Buses left the Olympic stadium, but Arturo Viscarra, an attorney for CHIRLA, said these efforts have slowed down and thousands have descended on the area. On Monday, Viscarra filmed how countless people took shelter from the sun in makeshift shelters outside the stadium.

“There is this complete lack of response,” Viscarra said. “This is both the result of policies with the combination of racism that makes it harder for Haitians to get jobs and housing.”

The National Migration Institute did not respond to ABC News’ request for an interview.

Government checkpoints have been established outside the city and on Mexico’s main highways, making it difficult for migrants to leave without the threat of deportation.

In recent months, groups of migrants sometimes referred to as “caravans” have formed in an attempt to bypass checkpoints and continue further into Mexico, some hoping to reach the US border, according to CHIRLA. In September, the U.S. border patrol was embroiled in national controversy when footage was released showing patrol officers on horseback using their horses to repel Haitian migrants as they attempted to cross the Rio Grande to Del Rio. , in Texas.

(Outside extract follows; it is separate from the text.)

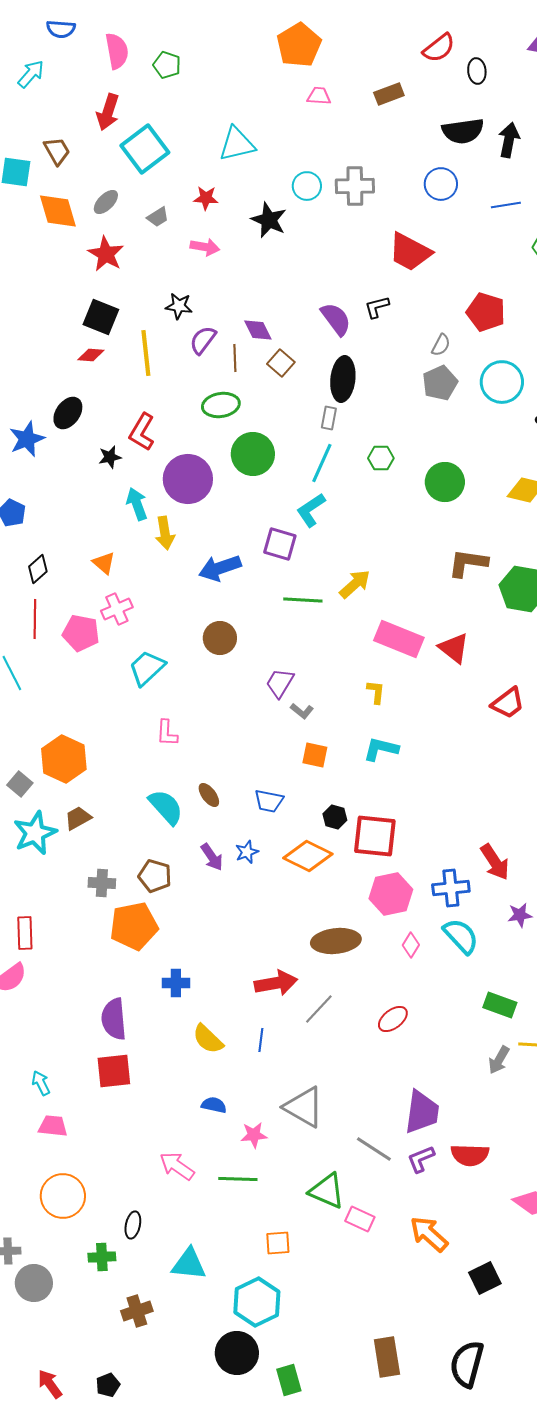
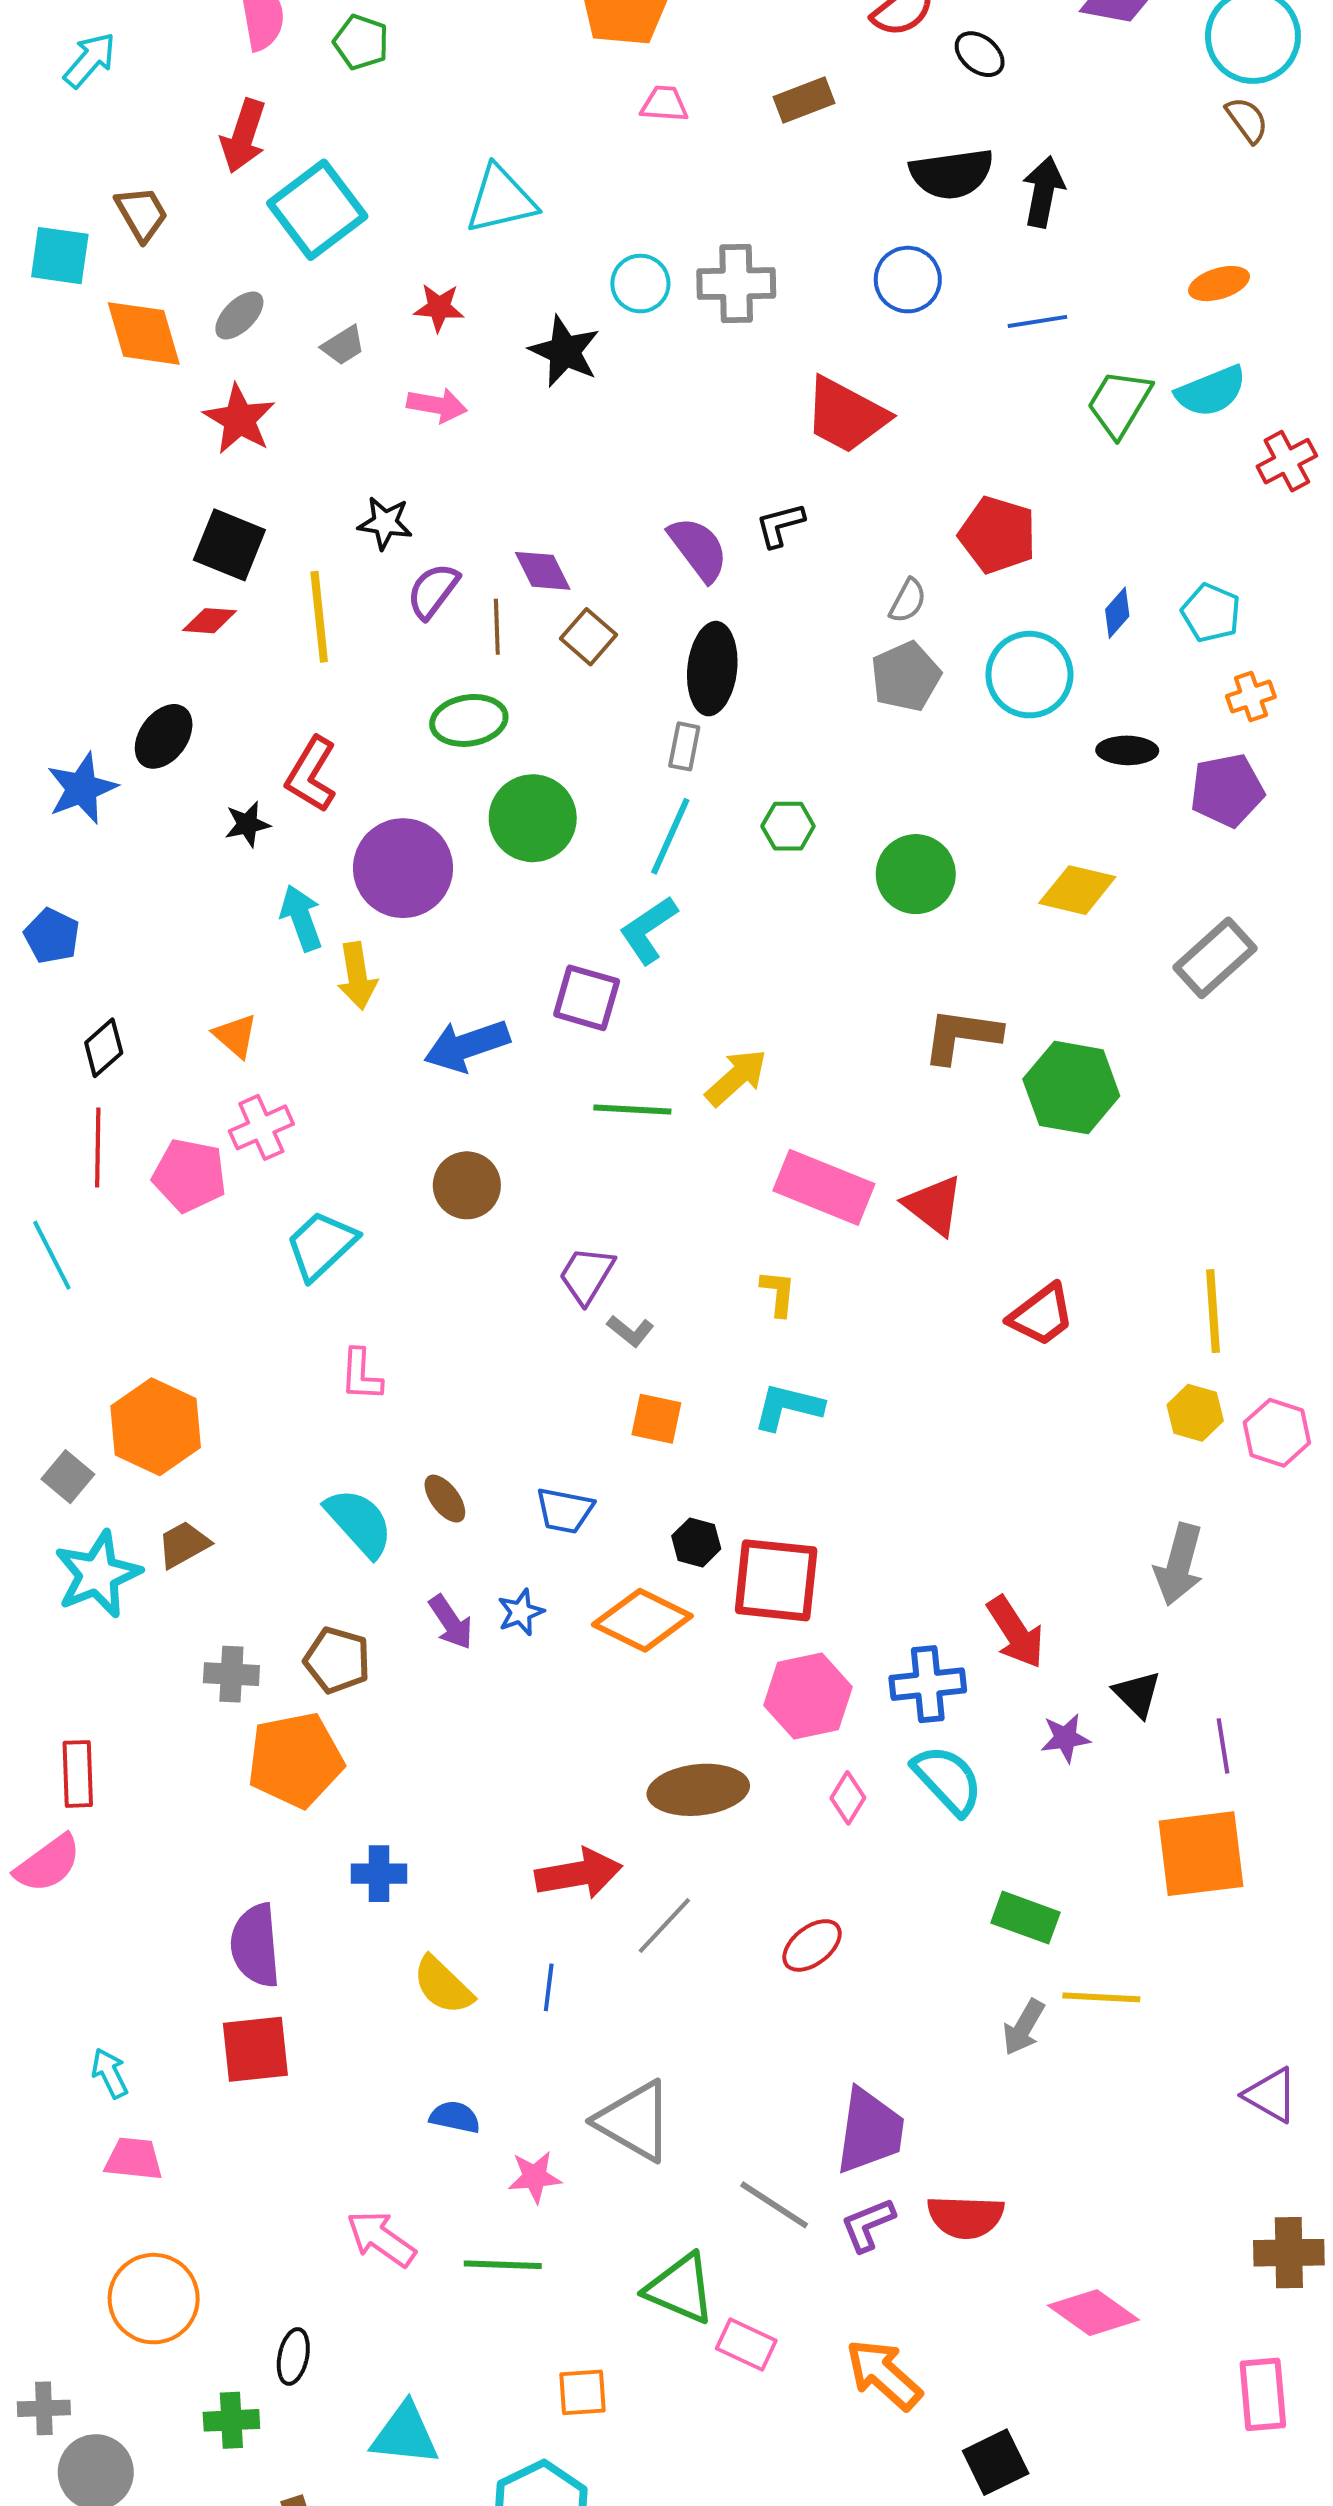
black ellipse: (477, 71) -> (980, 54), turned -45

Ruben said he cried upon seeing the footage and was disappointed with the way the United States is treating Haitians. He has also become increasingly frustrated with the asylum process in Mexico, but his dream is to move to Mexico City and work in the tourism industry.

“I’m not trying to go to the United States, that’s not where I can have a better life,” he said. “I am looking for a place to live in peace. If I can fulfill my dream here in Mexico and have a good job, I will stay here.”